Yeremia, adalah salah seorang hamba Tuhan yang harus melewati tahapan- tahapan itu. Jika ayat di atas Saudara bandingkan dengan Yeremia 1:4, maka Saudara lihat ini adalah suatu penegasan ulang, panggilan ulang yang Tuhan meteraikan sekali lagi. Pada waktu itu Yeremia dalam keadaan frustrasi, down dan stress berat. Ia merasa menjadi seorang yang tidak mampu lagi melayani Tuhan. Oleh bangsanya ia hanya dianggap sebagai seorang muda yang pandai bernyanyi dan bermain kecapi. Kalau nyanyiannya sedang baik dan merdu maka mereka mendengarkan, tetapi kalau nyanyiannya kurang baik mereka hanya geleng-geleng kepala. Bangsa Israel adalah bangsa yang keras kepala, tidak lagi terharu oleh Firman Tuhan, sehingga Yeremia akhirnya memutuskan untuk melarikan diri dan berkata, "... aku tidak mau lagi menyebut nama Tuhan ..." Ia sudah tidak tahu lagi bagaimana bisa mengembalikan suatu motivasi yang murni dan hasrat yang baru di dalam pelayanannya Ia telah letih lesu, tidak mau lagi melayani Tuhan dan sudah jauh dari Tuhan.

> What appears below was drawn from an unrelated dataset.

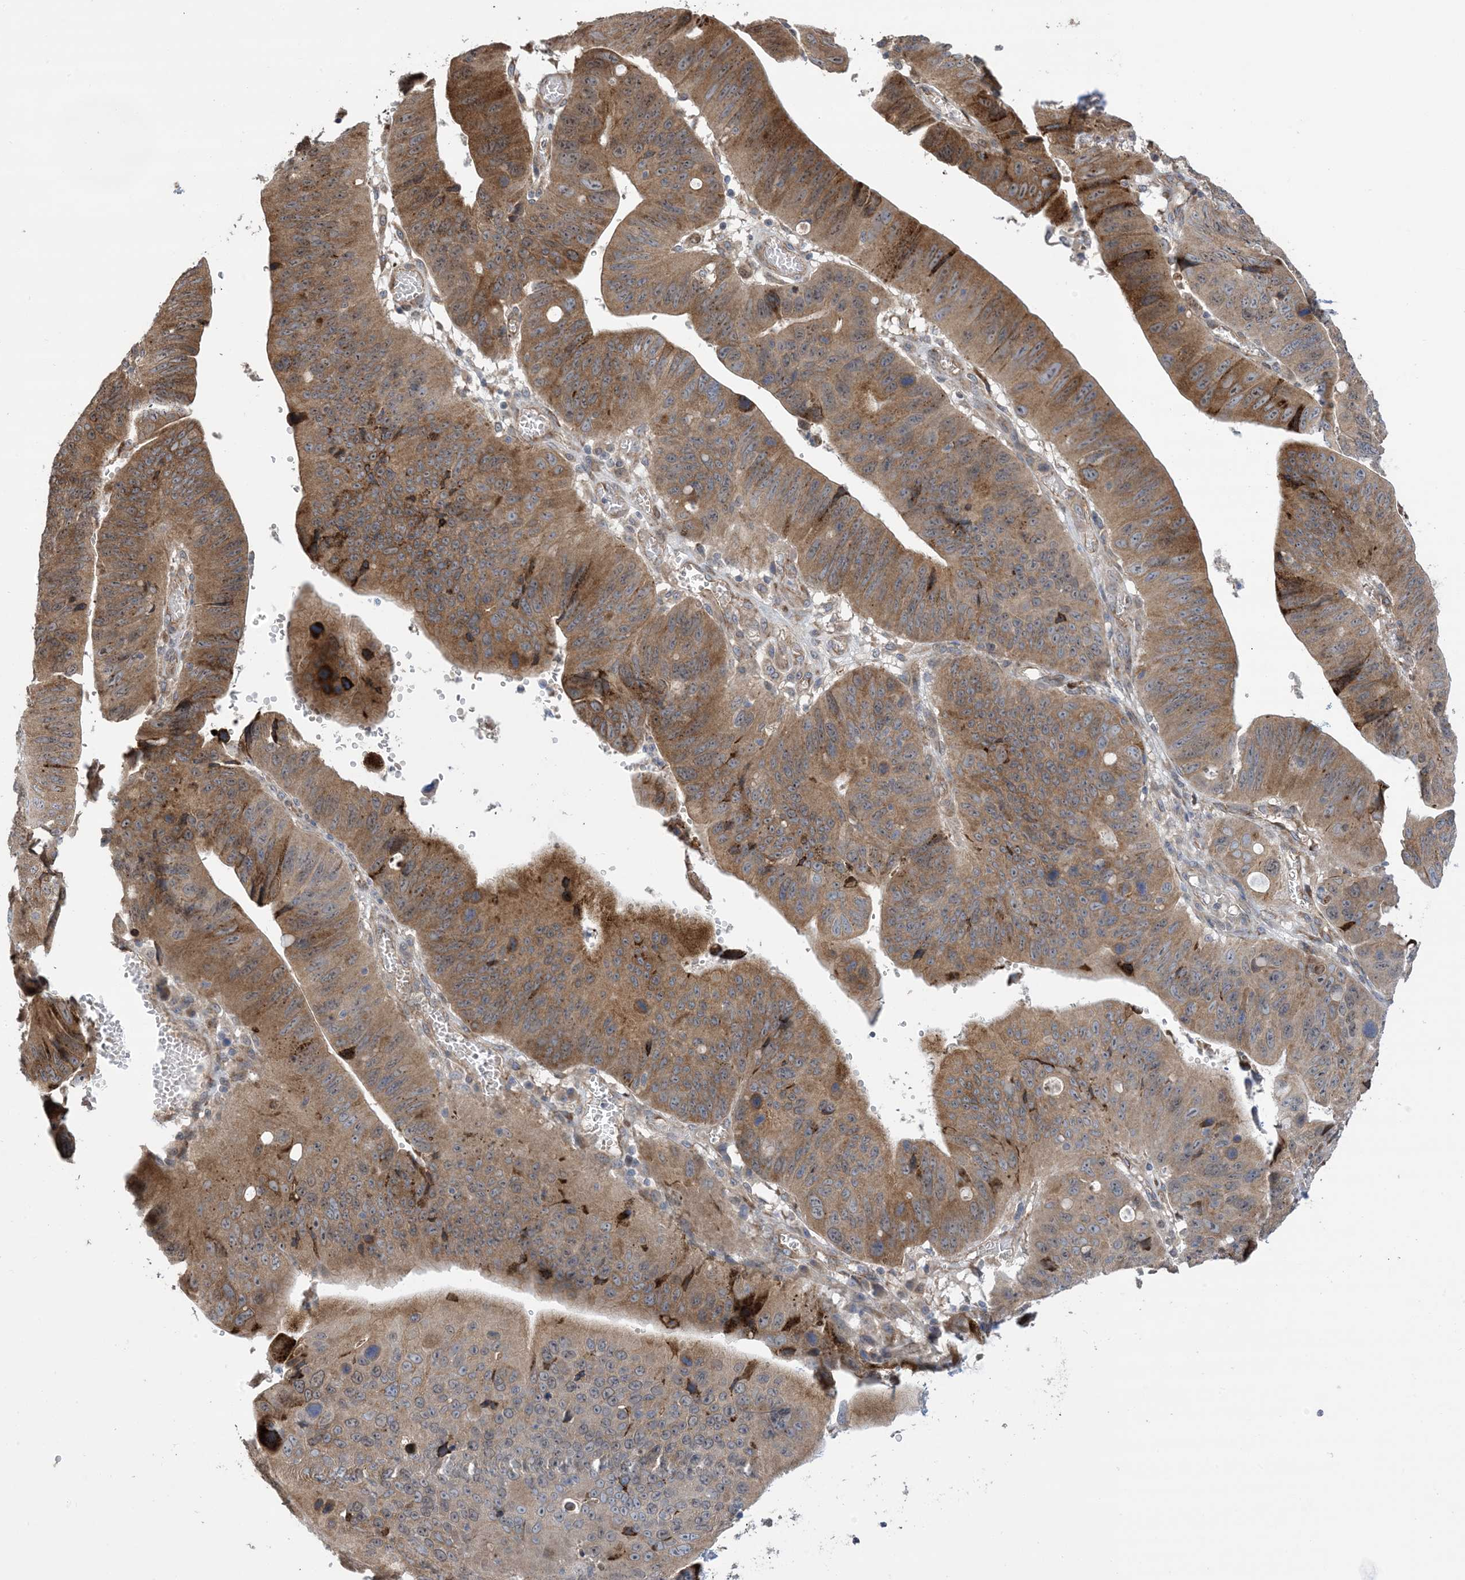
{"staining": {"intensity": "moderate", "quantity": ">75%", "location": "cytoplasmic/membranous"}, "tissue": "stomach cancer", "cell_type": "Tumor cells", "image_type": "cancer", "snomed": [{"axis": "morphology", "description": "Adenocarcinoma, NOS"}, {"axis": "topography", "description": "Stomach"}], "caption": "Brown immunohistochemical staining in stomach cancer shows moderate cytoplasmic/membranous positivity in about >75% of tumor cells. (IHC, brightfield microscopy, high magnification).", "gene": "CLEC16A", "patient": {"sex": "male", "age": 59}}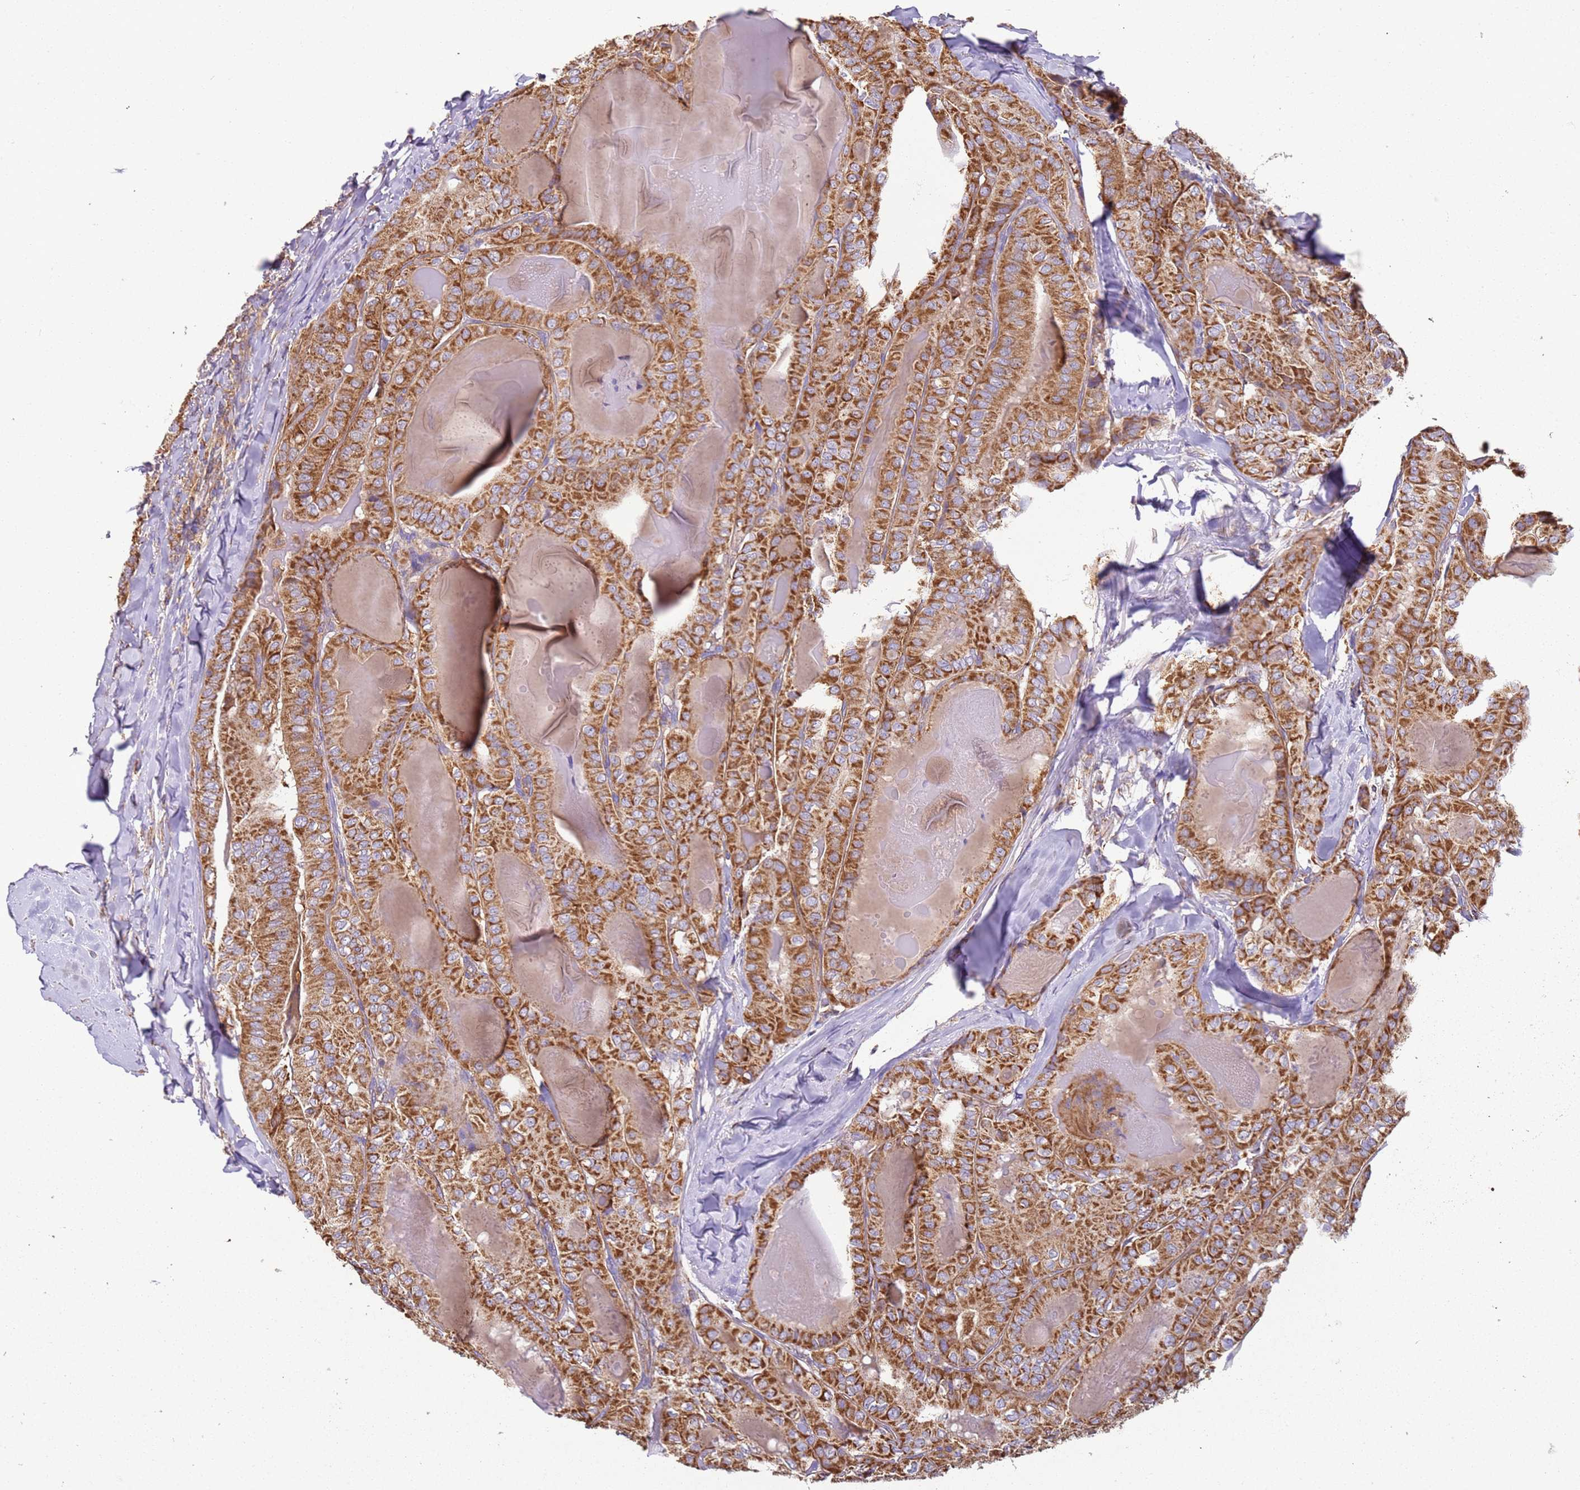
{"staining": {"intensity": "strong", "quantity": ">75%", "location": "cytoplasmic/membranous"}, "tissue": "thyroid cancer", "cell_type": "Tumor cells", "image_type": "cancer", "snomed": [{"axis": "morphology", "description": "Papillary adenocarcinoma, NOS"}, {"axis": "topography", "description": "Thyroid gland"}], "caption": "Protein positivity by immunohistochemistry (IHC) displays strong cytoplasmic/membranous expression in about >75% of tumor cells in thyroid cancer (papillary adenocarcinoma).", "gene": "RMND5A", "patient": {"sex": "female", "age": 68}}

Di dalam ayat 19, dihadapan Yeremia sekali lagi Tuhan membeberkan keadaan bangsanya, bangsa yang melawan Allah, melawan kebenaran, melawan hamba Tuhan. Tuhan mendorong dia untuk menantang jaman bahkan menantang bangsanya. "... jikalau engkau mau kembali, Aku akan menggembalikan engkau ..." "Kenapa engkau bersungut-sungut, kenapa putus asa, Yeremia? Coba marilah kita kembali memikirkan ... memulihkan bangsa ini kembali kepadaKu bukanlah berdasar pada kemampuanmu tapi adalah berdasar pada janjiKu, panggilanKu, penyertaanKu dan kuasaKu yang nyata dalam kelemahanmu ..." Di sinilah Tuhan mengembalikan Yeremia pada panggilanNya yang semula.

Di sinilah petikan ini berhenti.